When it comes to understanding, preventing and treating chronic diseases, multiple sclerosis (MS) ranks among the most challenging. The word “multiple” is apt in more ways than one.
Various suggested causes include early-life exposure to certain viruses or toxic agents, geographic and dietary influences, inherent immunological defects and underlying genetic susceptibilities.
MS is highly unpredictable. Rarely are any two patients alike in the presentation, duration and progression of symptoms; even the underlying cause of disability in MS is being reconsidered. And rarely do any two patients respond in the same way to a given therapy, be it medically established or alternative. Trial and error is the name of the game, experts say, because it is often not possible to know in advance what will work best for individual patients.
Multiple sclerosis is an inflammatory autoimmune disease of the central nervous system, in which the body’s own immune system attacks the myelin sheath that insulates nerves in the brain and spinal cord, resulting in irreversible damage to the axons (nerve fibres) that transmit nervous system signals. It is typically diagnosed between ages 20 and 40, but evidences indicate that it starts years before the first symptoms of weakness or disability appear.

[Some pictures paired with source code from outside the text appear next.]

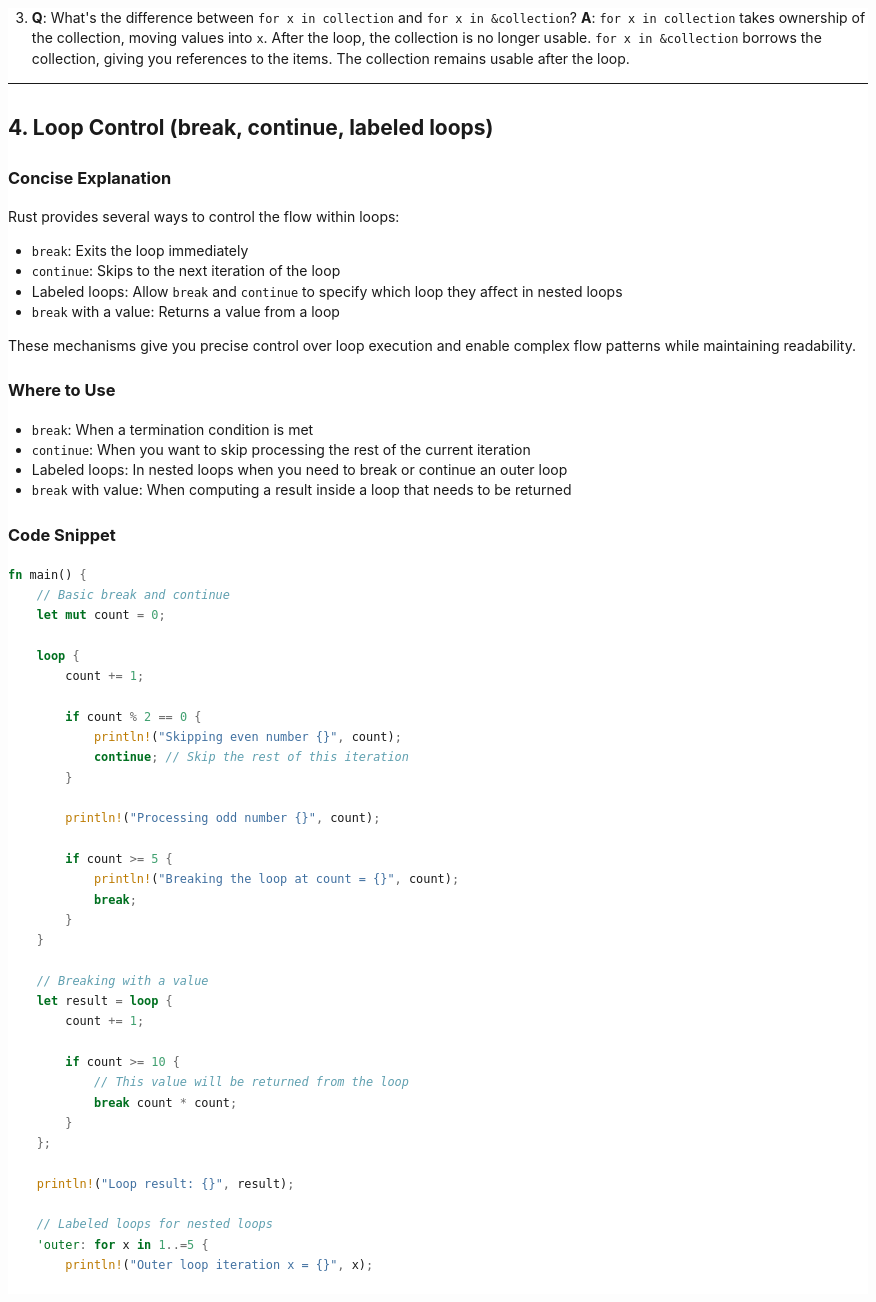 3. **Q**: What's the difference between `for x in collection` and `for x in &collection`?
   **A**: `for x in collection` takes ownership of the collection, moving values into `x`. After the loop, the collection is no longer usable. `for x in &collection` borrows the collection, giving you references to the items. The collection remains usable after the loop.

---

## 4. Loop Control (break, continue, labeled loops)

### Concise Explanation
Rust provides several ways to control the flow within loops:
- `break`: Exits the loop immediately
- `continue`: Skips to the next iteration of the loop
- Labeled loops: Allow `break` and `continue` to specify which loop they affect in nested loops
- `break` with a value: Returns a value from a loop

These mechanisms give you precise control over loop execution and enable complex flow patterns while maintaining readability.

### Where to Use
- `break`: When a termination condition is met
- `continue`: When you want to skip processing the rest of the current iteration
- Labeled loops: In nested loops when you need to break or continue an outer loop
- `break` with value: When computing a result inside a loop that needs to be returned

### Code Snippet
```rust
fn main() {
    // Basic break and continue
    let mut count = 0;
    
    loop {
        count += 1;
        
        if count % 2 == 0 {
            println!("Skipping even number {}", count);
            continue; // Skip the rest of this iteration
        }
        
        println!("Processing odd number {}", count);
        
        if count >= 5 {
            println!("Breaking the loop at count = {}", count);
            break;
        }
    }
    
    // Breaking with a value
    let result = loop {
        count += 1;
        
        if count >= 10 {
            // This value will be returned from the loop
            break count * count;
        }
    };
    
    println!("Loop result: {}", result);
    
    // Labeled loops for nested loops
    'outer: for x in 1..=5 {
        println!("Outer loop iteration x = {}", x);
        
```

In most patients, the disease starts out, and may stay indefinitely, in a relapsing-remitting form that results in gradual progressive disability but is rarely life-threatening.
The goal of therapy is to prevent relapses and the worsening of symptoms. As symptoms can disappear on their own, large, long-term, scientifically controlled clinical trials are needed to determine what works and what only seems to work initially. The five disease-modifying agents include Avonex, Betaseron, Copaxone, novantrone and Rebif.
In her book Multiple Sclerosis: An Essential Guide for the Newly Diagnosed, Margaret Blackstone, a medical writer and MS patient, describes Avonex, Betaseron and Rebif as interferon-based treatments administered by injection, which calms an overactive immune system.
Copaxone, also taken by injection, is an antigen that fools the body into thinking it is the protein in myelin. It is meant to protect the myelin from an immunological attack. novantrone is an immunosuppressive cancer drug used to treat progressive MS.
A sixth drug, Tysabri, a monoclonal antibody that prevents immune cells from entering the brain, is given intravenously every four weeks. Tysabri was removed from the market in 2004 because of serious complications in three patients. It is now back in clinical trials and available through a special programme to those who had found it to be the best treatment for their disease, but its makers recently posted a warning to doctors that it has been found to cause serious liver damage in some patients.
Therapy and alternatives
Up to 20% of patients have a relatively mild form of MS and may not need drug treatment, but it is impossible to predict who they are. Blackstone states that it is important for patients to recognize an impending relapse—common indicators are fatigue and “a heightened sense of vulnerability, as if the person can tell something bad is going to happen”—and not try to work through a relapse. “It’s better to rest” and “avoid engaging in strenuous activity,” she suggests.
If relapse symptoms warrant, corticosteroids can be used to speed recovery and possibly to delay or prevent another relapse. The other critically important aspect of therapy involves managing symptoms. Depending upon the stage and severity of the disease, symptoms may include fatigue, dizziness, vision changes, spasticity, weakness, tremors, numbness, balance problems, pain, depression, constipation and speech difficulties.
Measures may be taken to reduce disability from these symptoms, such as physical, occupational and speech therapy and psychotherapy; avoiding heat; getting adequate rest; and learning to listen to one’s limitations.
At one point or another, most MS patients also seek out, and often benefit from, complementary and alternative medicine, such as acupuncture, dietary supplements, biofeedback, meditation, guided imagery, tai chi, cooling therapy, yoga, therapeutic touch and electromagnetic therapy.